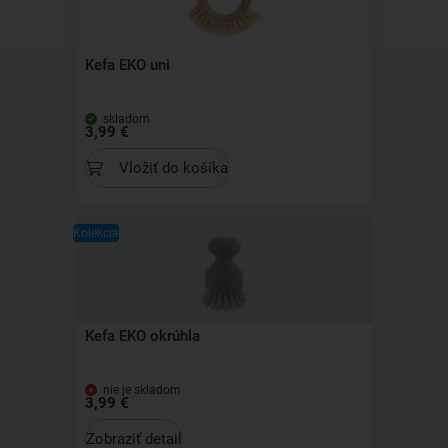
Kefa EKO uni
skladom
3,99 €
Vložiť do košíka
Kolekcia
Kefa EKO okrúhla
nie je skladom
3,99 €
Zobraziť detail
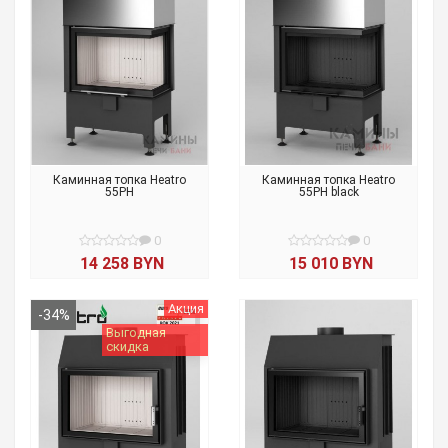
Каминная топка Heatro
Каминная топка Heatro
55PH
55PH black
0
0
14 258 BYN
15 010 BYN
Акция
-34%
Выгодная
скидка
---
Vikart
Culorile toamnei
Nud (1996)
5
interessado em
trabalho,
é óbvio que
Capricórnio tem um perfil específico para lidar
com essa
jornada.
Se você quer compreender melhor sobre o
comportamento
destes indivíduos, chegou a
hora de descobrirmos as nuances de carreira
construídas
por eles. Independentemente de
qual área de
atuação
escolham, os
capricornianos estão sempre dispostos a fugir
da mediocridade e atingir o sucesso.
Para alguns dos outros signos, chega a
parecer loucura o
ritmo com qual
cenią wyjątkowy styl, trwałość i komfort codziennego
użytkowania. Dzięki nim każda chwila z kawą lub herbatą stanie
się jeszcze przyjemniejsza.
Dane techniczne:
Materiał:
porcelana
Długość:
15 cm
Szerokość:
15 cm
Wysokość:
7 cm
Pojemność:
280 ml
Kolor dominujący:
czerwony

### Task prompt
In the data above, find the line that contains "hora de descobrirmos as nuances de carreira" and the line that contains "Para alguns dos outros signos, chega a". Repeat exactly those lines and every line between them, and only those.

### Solved problem
hora de descobrirmos as nuances de carreira
construídas
por eles. Independentemente de
qual área de
atuação
escolham, os
capricornianos estão sempre dispostos a fugir
da mediocridade e atingir o sucesso.
Para alguns dos outros signos, chega a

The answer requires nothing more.